A guest posting by Jessica Stockton, member of Old First, and author of Book Nerd.
I've realized this year how much I look forward to Lent. I didn't grow up observing it – it wasn't much emphasized in the California Mennonite Brethren Church, and I think I learned about it from my Catholic friends. It sounded a little weird to me, as it probably does to most people.
It was actually a French cookbook that deepened my understanding. Amid the decadent recipes for Easter cakes and meats, the author mentioned that in traditional French and European culture, Easter was following on a long cold season where no one had eaten meat, eggs, or milk. This was a kind of medieval detox, she suggested, that made the spring Easter feast all the more enjoyable.
I hadn't thought before that about how seasonally appropriate Lent is, or was in a culture more connected to the seasons. Food was scarcer as stores ran out, so we tightened our belts. It's not doctrinal, but it's a wise strategy of the church, to deal with of the most difficult time of year and use it as a way of understanding sin and suffering.
Coming from the mild weather of California, this part of the year in the Northeast has always been especially difficult for me. It's been so cold for so long, and it seems to be getting colder, and it seems there's so much more winter still to come. I chafe against the weather, frustrated and angry and indignant. Lent is a way of accepting the darkness and the cold as right and appropriate for its time. I look forward to Lent because it makes sense of the darkness.

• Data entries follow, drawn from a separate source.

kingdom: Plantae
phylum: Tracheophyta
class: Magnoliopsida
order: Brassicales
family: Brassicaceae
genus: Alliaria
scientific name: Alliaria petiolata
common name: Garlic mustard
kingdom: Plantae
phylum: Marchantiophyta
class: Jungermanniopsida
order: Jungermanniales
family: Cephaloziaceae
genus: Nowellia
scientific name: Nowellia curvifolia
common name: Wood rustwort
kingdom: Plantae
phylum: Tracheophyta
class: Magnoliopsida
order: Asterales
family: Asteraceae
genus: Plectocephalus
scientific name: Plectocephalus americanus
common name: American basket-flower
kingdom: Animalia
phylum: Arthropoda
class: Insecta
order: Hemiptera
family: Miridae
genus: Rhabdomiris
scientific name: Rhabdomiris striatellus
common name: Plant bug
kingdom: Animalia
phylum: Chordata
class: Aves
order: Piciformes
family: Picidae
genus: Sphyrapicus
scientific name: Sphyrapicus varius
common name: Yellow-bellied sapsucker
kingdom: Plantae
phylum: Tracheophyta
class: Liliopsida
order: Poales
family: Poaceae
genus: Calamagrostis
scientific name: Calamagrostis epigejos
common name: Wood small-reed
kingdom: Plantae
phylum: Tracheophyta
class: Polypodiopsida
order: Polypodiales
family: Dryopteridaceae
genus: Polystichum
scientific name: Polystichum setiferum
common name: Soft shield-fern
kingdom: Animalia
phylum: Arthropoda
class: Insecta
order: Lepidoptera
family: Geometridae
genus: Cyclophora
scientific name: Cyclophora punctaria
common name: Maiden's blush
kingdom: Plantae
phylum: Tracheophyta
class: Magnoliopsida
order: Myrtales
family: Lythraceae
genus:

My temperament tends toward optimism, even in the face of opposition. And my job involves a lot of smiling, making people comfortable, and speaking enthusiastically about whatever I'm presenting. Lent allows me a break, at least internally, from my own cheerfulness, even my own optimism. It is a time to recognize that I am broken, that the world is broken, and to sit with that knowledge for forty long days. The dead, cold natural world, and my own body made of dust that shivers and aches, reflect the state of my own selfish, ashamed soul in need of redemption, and whole fallen world. Lent acknowledges not only my imperfections and my debts, but my sorrows and my fears and my embarrassments. And it is both pain and relief to acknowledge these things.
When I was a child I loved the mystery of Christmas, the anticipation of Advent. It was a break from the casual blandness of everyday life, an implication that there was a deeper and more meaningful world that required solemn preparation. I love Lent and Easter increasingly as I grow older, as perhaps a greater, a more grown-up mystery. With its focus on the death that precedes the resurrection, it can only resonate if you have had time to understand suffering, to see death. I appreciate the chance to participate in this mystery, the long preparation for the day of the Lord.
And when Easter arrives, all that joy and optimism comes rushing back, fresh and real. We are saved, we are brought to life, each of us clothed in glory as the earth breaks forth into blossom. And we have been saved all along. The sun does shine in February, and Christ's salvation isn't dormant during Lent. But it is good to live mindfully through the mystery of darkness, so that we can be dazzled again by the light.